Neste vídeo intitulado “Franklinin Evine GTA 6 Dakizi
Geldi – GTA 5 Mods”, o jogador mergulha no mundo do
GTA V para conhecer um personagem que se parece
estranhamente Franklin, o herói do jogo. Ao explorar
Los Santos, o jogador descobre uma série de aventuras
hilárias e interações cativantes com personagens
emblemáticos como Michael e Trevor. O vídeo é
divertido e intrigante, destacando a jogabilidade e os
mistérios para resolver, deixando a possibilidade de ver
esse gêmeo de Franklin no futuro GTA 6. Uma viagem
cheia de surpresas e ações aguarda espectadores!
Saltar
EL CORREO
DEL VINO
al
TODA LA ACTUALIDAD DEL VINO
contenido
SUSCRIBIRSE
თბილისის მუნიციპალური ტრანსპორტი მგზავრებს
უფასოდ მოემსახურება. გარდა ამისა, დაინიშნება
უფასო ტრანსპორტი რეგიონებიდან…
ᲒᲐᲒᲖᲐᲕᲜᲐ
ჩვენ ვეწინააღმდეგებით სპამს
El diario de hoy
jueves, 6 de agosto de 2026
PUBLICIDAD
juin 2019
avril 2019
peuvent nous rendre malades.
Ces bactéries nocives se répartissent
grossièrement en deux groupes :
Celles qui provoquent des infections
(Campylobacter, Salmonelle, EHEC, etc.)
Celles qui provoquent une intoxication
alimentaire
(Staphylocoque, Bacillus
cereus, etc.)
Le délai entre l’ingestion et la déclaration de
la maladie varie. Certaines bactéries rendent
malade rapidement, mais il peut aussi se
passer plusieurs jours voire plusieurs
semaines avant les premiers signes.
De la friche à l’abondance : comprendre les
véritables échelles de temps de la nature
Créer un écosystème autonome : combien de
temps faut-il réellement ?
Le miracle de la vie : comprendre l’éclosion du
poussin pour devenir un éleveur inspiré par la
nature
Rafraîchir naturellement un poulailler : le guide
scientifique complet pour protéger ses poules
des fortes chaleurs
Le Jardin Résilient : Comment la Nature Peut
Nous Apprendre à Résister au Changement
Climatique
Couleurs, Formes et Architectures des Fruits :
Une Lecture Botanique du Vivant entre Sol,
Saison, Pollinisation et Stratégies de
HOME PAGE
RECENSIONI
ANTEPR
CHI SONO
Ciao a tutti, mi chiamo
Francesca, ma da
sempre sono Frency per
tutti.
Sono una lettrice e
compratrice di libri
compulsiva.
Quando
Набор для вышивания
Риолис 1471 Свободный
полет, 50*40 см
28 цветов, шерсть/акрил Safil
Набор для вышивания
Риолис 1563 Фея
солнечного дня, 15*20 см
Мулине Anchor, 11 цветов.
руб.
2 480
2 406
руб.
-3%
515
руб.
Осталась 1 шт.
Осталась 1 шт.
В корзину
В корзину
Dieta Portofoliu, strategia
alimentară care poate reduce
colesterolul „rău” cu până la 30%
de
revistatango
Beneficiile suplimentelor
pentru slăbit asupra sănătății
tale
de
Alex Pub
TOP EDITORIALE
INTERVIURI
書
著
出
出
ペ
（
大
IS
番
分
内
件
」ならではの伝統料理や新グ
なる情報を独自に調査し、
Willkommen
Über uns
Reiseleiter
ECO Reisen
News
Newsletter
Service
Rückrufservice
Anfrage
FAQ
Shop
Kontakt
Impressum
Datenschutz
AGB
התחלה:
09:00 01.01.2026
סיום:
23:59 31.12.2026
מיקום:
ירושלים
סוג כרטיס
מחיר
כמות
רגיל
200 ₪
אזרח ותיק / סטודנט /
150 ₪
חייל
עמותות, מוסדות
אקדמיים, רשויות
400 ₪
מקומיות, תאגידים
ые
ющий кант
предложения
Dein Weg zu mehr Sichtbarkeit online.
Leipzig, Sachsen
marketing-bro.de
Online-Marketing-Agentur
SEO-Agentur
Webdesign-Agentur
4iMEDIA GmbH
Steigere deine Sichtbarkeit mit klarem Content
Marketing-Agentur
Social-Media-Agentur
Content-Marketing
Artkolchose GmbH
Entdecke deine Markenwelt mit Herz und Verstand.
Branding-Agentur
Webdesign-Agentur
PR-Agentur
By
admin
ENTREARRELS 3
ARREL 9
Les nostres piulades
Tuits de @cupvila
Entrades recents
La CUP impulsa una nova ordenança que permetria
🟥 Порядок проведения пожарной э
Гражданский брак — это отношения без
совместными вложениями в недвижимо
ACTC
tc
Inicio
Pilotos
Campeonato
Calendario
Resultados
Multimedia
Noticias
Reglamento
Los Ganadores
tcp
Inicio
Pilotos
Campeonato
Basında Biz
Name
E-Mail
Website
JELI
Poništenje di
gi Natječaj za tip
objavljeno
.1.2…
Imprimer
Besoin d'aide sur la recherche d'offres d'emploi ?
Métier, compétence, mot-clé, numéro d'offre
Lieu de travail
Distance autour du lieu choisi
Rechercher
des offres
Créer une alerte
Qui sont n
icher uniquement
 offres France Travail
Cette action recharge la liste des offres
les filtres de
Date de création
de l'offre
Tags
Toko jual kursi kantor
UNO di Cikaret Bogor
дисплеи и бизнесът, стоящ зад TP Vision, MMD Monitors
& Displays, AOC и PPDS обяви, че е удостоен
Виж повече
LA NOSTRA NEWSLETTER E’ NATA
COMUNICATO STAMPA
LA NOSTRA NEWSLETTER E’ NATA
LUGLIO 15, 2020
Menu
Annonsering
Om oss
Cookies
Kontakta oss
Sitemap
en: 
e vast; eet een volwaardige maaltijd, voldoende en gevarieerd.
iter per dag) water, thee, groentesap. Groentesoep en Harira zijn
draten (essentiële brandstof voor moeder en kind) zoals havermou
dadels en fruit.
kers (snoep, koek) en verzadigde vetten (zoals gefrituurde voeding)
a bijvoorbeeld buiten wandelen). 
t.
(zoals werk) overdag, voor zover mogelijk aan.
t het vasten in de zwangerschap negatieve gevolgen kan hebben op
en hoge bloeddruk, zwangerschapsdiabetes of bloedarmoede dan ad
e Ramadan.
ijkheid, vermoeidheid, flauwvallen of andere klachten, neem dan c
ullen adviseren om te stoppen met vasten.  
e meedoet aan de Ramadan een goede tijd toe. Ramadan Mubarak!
☆ ☆ ☆ ☆ ☆ ☆ ☆
== GOAL OF THE EXERCISE ==
Show all lines above that contain "pour".

== OUTPUT BELOW ==
poussin pour devenir un éleveur inspiré par la
scientifique complet pour protéger ses poules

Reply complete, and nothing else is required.